Sept. 10 (Bloomberg) -- Serbia’s central bank will probably cut its main interest rate after two months of keeping borrowing costs unchanged after consumer-price growth slowed and the dinar weakened to its lowest level in 11 months.
The Narodna Banka Srbije, based in the capital, Belgrade, will lower the one-week repurchase rate to 10.75 percent from 11 percent, according to 11 of 24 economists in a Bloomberg survey. Two predict a half-point cut, while 11 see no change. The bank will announce the decision today at about 12 p.m.
Serbia “will probably start cutting as the policy rate is high,” said Eldar Vakhitov, an emerging-markets economist at Barclays Plc in London. “A call for consecutive cuts may look a little aggressive” and is “conditional on no significant external shocks.”
The Balkan nation last month avoided a snap election, the prospect of which sent its borrowing costs to the highest in a month. Prime Minister Ivica Dacic, who heads the Socialist Party, and Deputy Premier Aleksandar Vucic, the Progressive Party leader, agreed on a government shuffle and an economic overhaul to avert the early balloting.
The dinar, which has depreciated 2.3 percent this year, declined to 115.051 per euro at 17:01 p.m. yesterday in Belgrade, the lowest since October 2012, data compiled by Bloomberg showed. The yield on 10-year government debt denominated in dollars hovered near a one-month high after reaching a record 7.467 percent on June 24.
Consumer prices advanced 8.6 percent from a year earlier in July, the least since October 2012 and more slowly than June’s 9.8 percent increase. Policy makers are targeting a rate of 4 percent, plus or minus 1.5 percentage points this year. Gross domestic product will rise 1.5 percent to 2.5 percent this year, Moody’s Investors Service said Aug. 26.

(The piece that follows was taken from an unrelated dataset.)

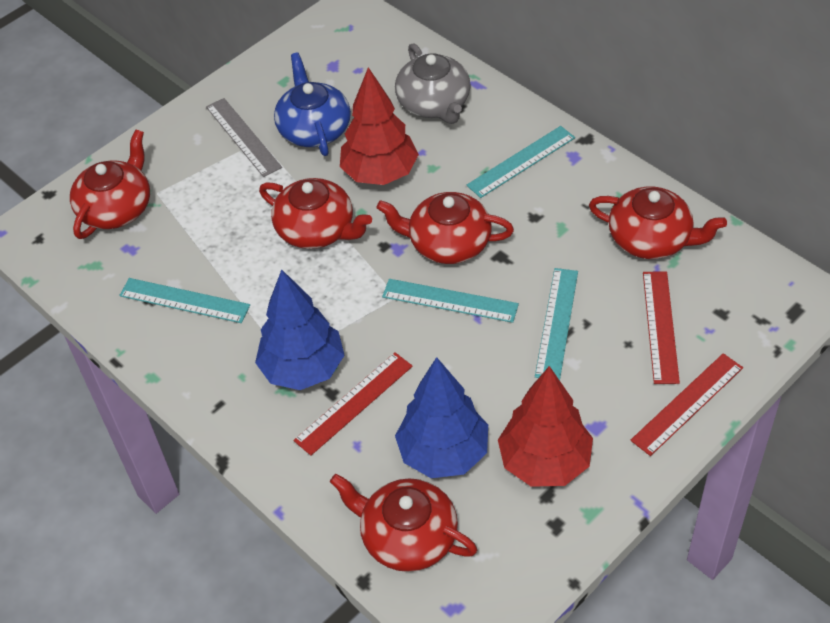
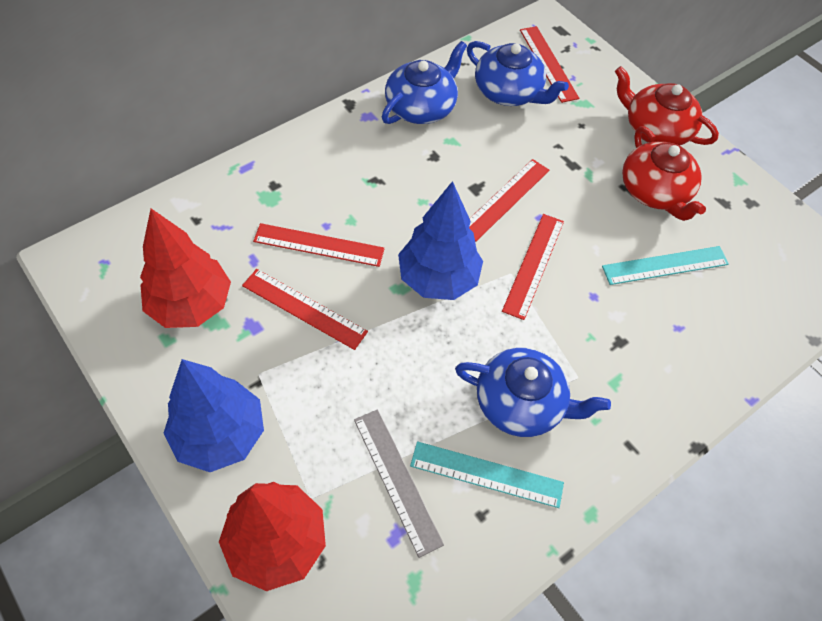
blue teapot: [274,53,351,156] = 1 -> [382,41,467,124] [455,348,611,437] [467,41,569,106] = 3
grey teapot: [395,43,471,124] = 1 -> none = 0
red ruler: [293,352,413,456] [630,353,743,456] [643,271,680,384] = 3 -> [242,269,368,350] [253,223,385,267] [469,159,549,242] [502,214,564,320] [520,26,579,103] = 5
red teapot: [70,130,150,239] [259,178,372,249] [330,474,477,572] [376,192,514,264] [589,187,727,259] = 5 -> [615,66,719,145] [622,126,706,221] = 2
turquoise ruler: [119,278,250,323] [382,279,519,323] [466,126,575,198] [535,268,578,380] = 4 -> [410,441,564,508] [602,246,729,285] = 2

In the Sept. 2 reorganization of the government, Lazar Krstic was appointed Finance Minister and pledged to cut spending and reduce the state’s role in the economy to attract foreign investment as Serbia strives to move closer to European Union membership.
The government also needs to curb the budget gap, which may reach 5.1 percent of GDP this year, above an already revised target of 4.7 percent, Fiscal Council Chairman Pavle Petrovic told state-run broadcaster RTS late yesterday. Krstic sees the gap at 6.5 percent of GDP.